3) Identity & permissions (non-negotiable)
- Authenticate user at the edge; pass a real user identity into retrieval and tools.
- Enforce authorization at query time (filters/ACLs in retrieval), not post-generation.
- Never rely on the model to “refuse” as your only control.
- Log denied retrievals and blocked tool calls with reason codes.

4) Tool governance
- Maintain a tool allowlist per workflow (not global).
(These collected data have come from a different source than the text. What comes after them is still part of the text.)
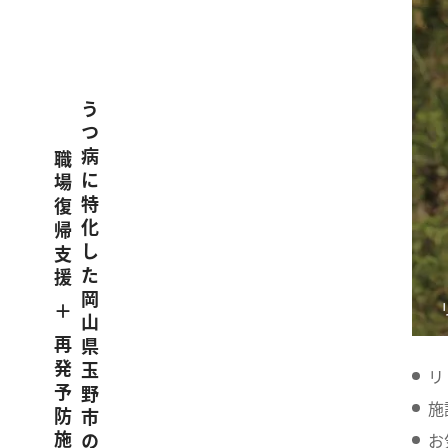
うつ病に特化した岡山県玉野市の
職場復帰支援 ＋ 再発予防施設
リ
施
お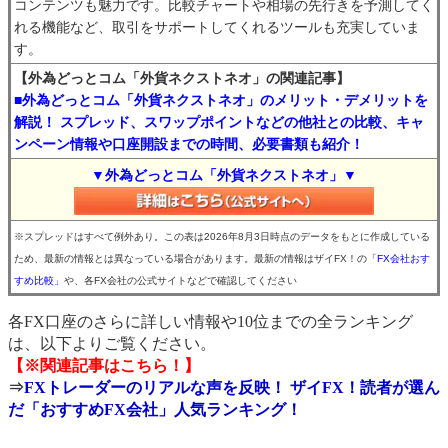
コンテンツも魅力です。比較チャートや相場の先行きを予測してく
れる機能など、取引をサポートしてくれるツールも充実していま
す。
【外為どっとコム「外貨ネクストネオ」の関連記事】
■外為どっとコム「外貨ネクストネオ」のメリット・デメリットを
解説！ スプレッド、スワップポイントなどの他社との比較、キャ
ンペーン情報や口座開設までの時間、必要書類も紹介！
▼外為どっとコム「外貨ネクストネオ」▼
※スプレッドはすべて例外あり。この表は2026年8月3日時点のデータをもとに作成している
ため、最新の情報とは異なっている場合があります。最新の情報はザイFX！の
「FX会社おす
すめ比較」
や、各FX会社の公式サイトなどで確認してください
各FX口座のさらに詳しい情報や10位までの全ランキング
は、以下よりご覧ください。
【※関連記事はこちら！】
⇒
FXトレーダーのリアルな声を反映！ ザイFX！読者が選ん
だ「おすすめFX会社」人気ランキング！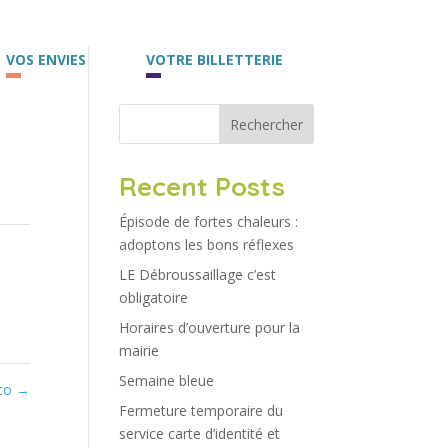
VOS ENVIES
VOTRE BILLETTERIE
Rechercher
Recent Posts
Épisode de fortes chaleurs :
adoptons les bons réflexes
LE Débroussaillage c’est
obligatoire
Horaires d’ouverture pour la
mairie
Semaine bleue
éco
→
Fermeture temporaire du
service carte d’identité et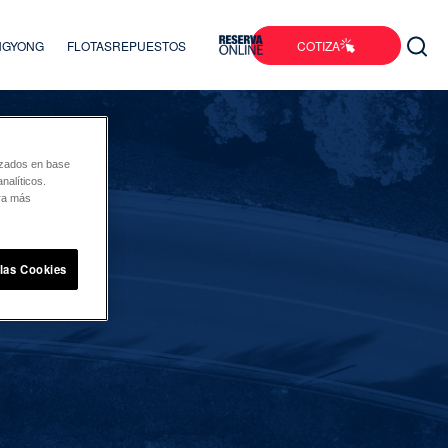
COTIZA
ANGYONG
FLOTAS
REPUESTOS
lizados en base
nalíticos.
ara más
 las Cookies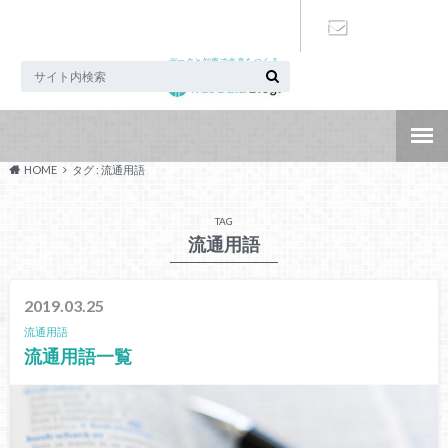
データと知恵で未来をつくる
お問い合わ
せ
HOME
タグ : 流通用語
TAG
流通用語
2019.03.25
流通用語
流通用語一覧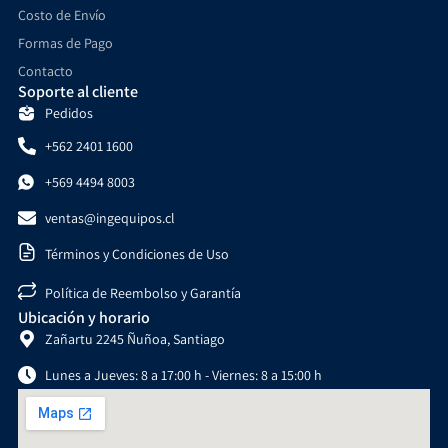
Costo de Envío
Formas de Pago
Contacto
Soporte al cliente
Pedidos
+562 2401 1600
+569 4494 8003
ventas@ingequipos.cl
Términos y Condiciones de Uso
Política de Reembolso y Garantía
Ubicación y horario
Zañartu 2245 Ñuñoa, Santiago
Lunes a Jueves: 8 a 17:00 h - Viernes: 8 a 15:00 h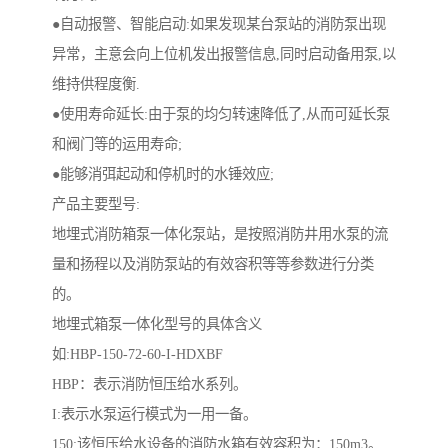
●自动报警、智能启动:如果发现某台泵站的消防泵出现
异常，主意会向上位机发出报警信息,同时启动备用泵,以
维持供程度衡.
●使用寿命延长:由于泵的均匀转速降低了,从而可延长泵
和阀门等的运用寿命;
●能够消弭起动和停机时的水锤效应;
产品主要型号:
地埋式消防箱泵一体化泵站，是按照消防井用水泵的流
量和扬程以及消防泵站的有效容积等等参数进行分类
的。
地埋式箱泵一体化型号的具体含义
如:HBP-150-72-60-I-HDXBF
HBP：表示消防恒压给水系列。
I:表示水泵运行模式为一用一备。
150:该恒压给水设备的消防水箱有效容积为：150m3。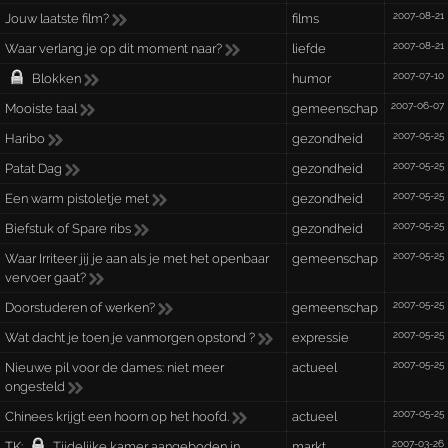
2007-08-21
Jouw laatste film?
films
2007-08-21
Waar verlang je op dit moment naar?
liefde
2007-07-10
Blokken
humor
2007-06-07
Mooiste taal
gemeenschap
2007-05-25
Haribo
gezondheid
2007-05-25
Patat Dag
gezondheid
2007-05-25
Een warm pistoletje met
gezondheid
2007-05-25
Biefstuk of Spare ribs
gezondheid
2007-05-25
Waar Irriteer jij je aan als je met het openbaar
gemeenschap
vervoer gaat?
2007-05-25
Doorstuderen of werken?
gemeenschap
2007-05-25
Wat dacht je toen je vanmorgen opstond ?
expressie
2007-05-25
Nieuwe pil voor de dames: niet meer
actueel
ongesteld
2007-05-25
Chinees krijgt een hoorn op het hoofd.
actueel
2007-03-26
TK:
Tijdelijke kamer aangeboden in
markt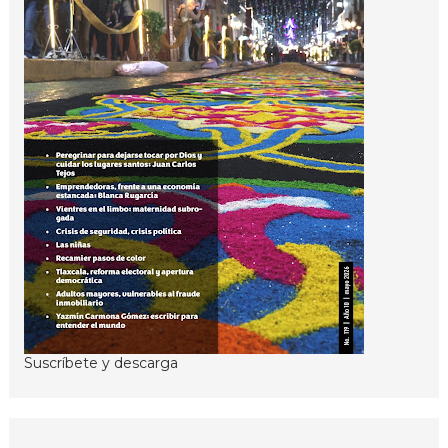
Suscríbete y descarga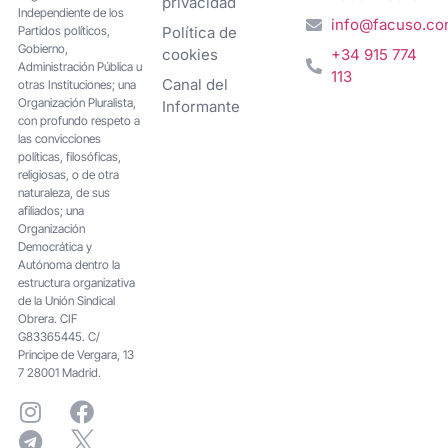
privacidad
Independiente de los
info@facuso.c
Partidos políticos,
Política de
Gobierno,
cookies
+34 915 774
Administración Pública u
113
Canal del
otras Instituciones; una
Organización Pluralista,
Informante
con profundo respeto a
las convicciones
políticas, filosóficas,
religiosas, o de otra
naturaleza, de sus
afiliados; una
Organización
Democrática y
Autónoma dentro la
estructura organizativa
de la Unión Sindical
Obrera. CIF
G83365445. C/
Principe de Vergara, 13
7 28001 Madrid.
Default is no tools.
- Make write tools idempotent; define safe retries and timeouts.
- Validate tool arguments (schema + business rules) before execution.
- Add per-user and per-agent quotas (tool-call caps, spend caps, rate limits).

5) Evaluation & release gating
- Build an eval dataset from real queries (scrubbed) plus adversarial cases.
- Track at least: retrieval relevance, groundedness, policy compliance, tool correctness.
- Run evals in CI on every change to prompts, retrieval settings, tool schemas, or model versions.
- Define failure policies: which regressions block merge vs create an issue.

6) Observability & incident response
- Trace every request: prompt version, model, retrieval results, tool calls, final output.
- Create an on-call owner and escalation path (product + engineering + security).
- Establish rollback: how to revert prompt/model/tool changes quickly.
- Add monitoring: latency, error rate, token spend, tool-call volume, refusal rate.

Definition of “ship-ready”
- You can answer: Who asked? What was retrieved? What permissions applied? What tools were called? Why did the system choose those sources? What changed since yesterday?
- You can reproduce a bad output from logs and replay it against a fixed snapshot.
- You have an eval gate that would have caught at least one realistic failure case.